Supermaven nabs $12M for its AI coding assistant
Supermaven Inc., a startup with an artificial intelligence coding assistant of the same name, today announced that it has closed a $12 million funding round led by Bessemer.
The investment also included contributions from several angel investors. The group included OpenAI co-founder John Schulman, Perplexity AI Inc. co-founder Denis Yarats and Intercom Inc. co-founder Eoghan McCabe.
Supermaven distributes its AI assistant in the form of an extension for popular code editors, the applications that developers use to write software. The assistant can analyze the snippet of code that an engineer is writing and generate autocomplete suggestions. Moreover, it’s capable of generating new snippets from scratch based on natural language instructions from the user.
Supermaven supports two dozen programming languages. The list includes Java, Python and other enterprise mainstays as well as more specialized syntaxes such as Assembly. The latter language, which gives developers direct access to low-level processor features, is used to program systems such as connected devices.
Supermaven’s assistant is powered by an internally developed AI model called Babble that debuted in June. It’s 2.5 times the size of the company’s previous neural network and was trained on a larger corpus of code. It’s also faster: Supermaven says Babble can generate code suggestions three times quicker than the competition, which reduces wait times for developers.
Another selling point of the model is its context window. Supermaven says that Babble can ingest 4 million characters’ worth of code, which allows it to map out an application’s entire code base in some cases. This can improve the quality of the AI’s programming suggestions when it tackles tasks that require an understanding of how an application’s modules interact with one another.
Alongside Babble-powered code suggestions, Supermaven provides a sidebar called Supermaven Chat that it embeds into the user’s code editor. The feature offers access to large language models from OpenAI, Anthropic PBC and other AI companies. Developers can ask those models for programming advice and then paste the AI-generated suggestions from the Supermaven Chat sidebar into their code editor’s main window.

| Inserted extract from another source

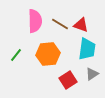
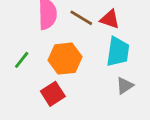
red square: (68, 80) -> (53, 94), moved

Supermaven will use its newly raised capital to build a code editor of its own. The reason, Chief Executive Officer Jacob Jackson explained in a blog post, is that some of the features Supermaven hopes to build for its AI assistant require the ability to display interface elements “inline with the code” written by developers. Third-party editors provide limited support for such interface customization.
Supermaven is the latest in a series of startups to have raised funding for AI tooling that streamlines software development. In April, Augment Inc. raised $227 million from former Google LLC CEO Eric Schmidt and other investors. Paris-based rival Poolside earlier closed a $126 million investment and is reportedly seeking an additional $400 million.